R, S, I の解離において,imaginaire な意味は失われ,φ の深淵がむき出しになり,強い不安が惹起されます.Anne Rau も二階堂奥歯氏も,そのような強烈な不安,恐怖を表明しています.

相互に解離した R, S, I を再び結び合わせるには,第四の輪,症状が必要です.ところが,Blankenburg がいみじくも言ったように,Anne Rau においてはまさに症状が乏しかったのです.

Blankenburg が症状と呼んでいるのは,Schizophrenie においてよく見うけられる幻覚妄想症状のことです.それらの精神病症状も,構造 a / φ の解体を代補するために新たに増殖する a にほかなりません.
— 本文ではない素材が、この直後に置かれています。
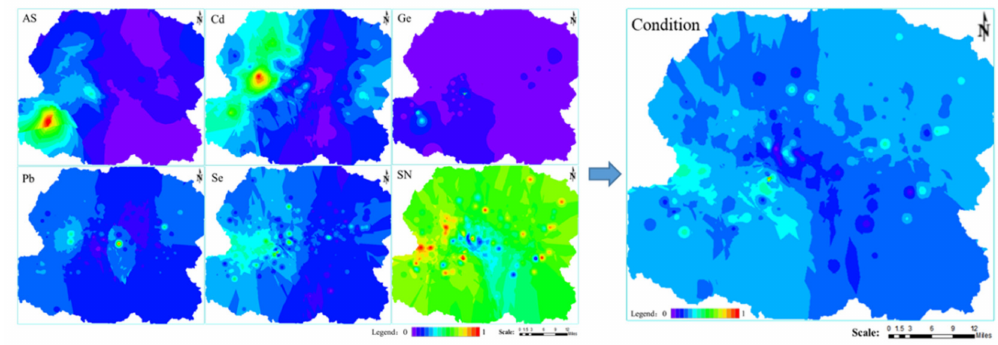
Figure 4. Spatial distribution map of Condition.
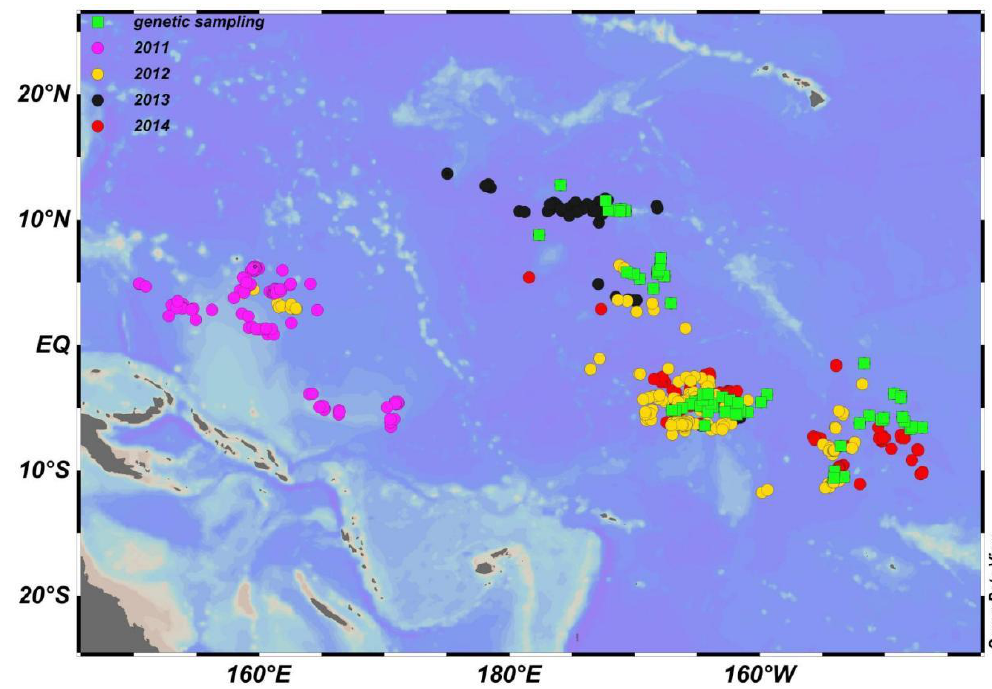
Figure 2. Geographic locations of the longline where onboard observers collected the data that was used in this paper.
二階堂奥歯氏においても,Schizophrenie において出現する幻覚妄想症状は全くありませんでした.目立つ精神病理は,強烈な不安だけでした.

彼女の多読は,あらわになった φ の深淵の穴を何らかの signifiant で塞ごうとする必死の努力であったのかもしれません.

しかし,彼女にとってはあらゆる signifiant は仮象にすぎませんでした.十分に物質性を持った不透明な signifiant に出会う機会が彼女には無かったようです.あるいは,そのような signifiant をみづから創造することへ向かう機会がありませんでした.

詩を作ることは,物質的に不透明な signifiant の創造のひとつの様態です.

poème という語は,ギリシャ語の ποιεῖν に由来します.ποιεῖν は,詩に限らず,なんらかのものを作ること,創作することです.

ドイツ語では「詩」は Dichtung ないし Gedicht です.dichten という動詞は「創作する」です.ですから,Dichtung は「詩」のみならず,あらゆる「創作」であり,fiction「作りごと」という意味をも持ち得ます.

詩には,通例,何らかの形式的条件が課せられます.そのため,詩作は或る種の「無理」をせねばなりません.そのような「無理」が,通常は不可能な signifiant の出現を促します.それが詩の魅力の源泉を成します.

現代において,詩は形式的制限から解放されましたが,日常的にはありえない signifiant を新たに創造することが詩作の本質を成すことに変わりはありません.そして,常識的には不可能な言葉という意味では,Joyce Finnegans Wake はひとつの長大な詩です.

みづから創造しなくても,或る既に創造された詩的徴示素を以て,R, S, I の解離を代補する症状とすること,ないし,φ の深淵の穴を塞ぐことはできます.その際,症状となる徴示素は,容易に了解され得ず,十分に不透明な物質性を備えている必要があります.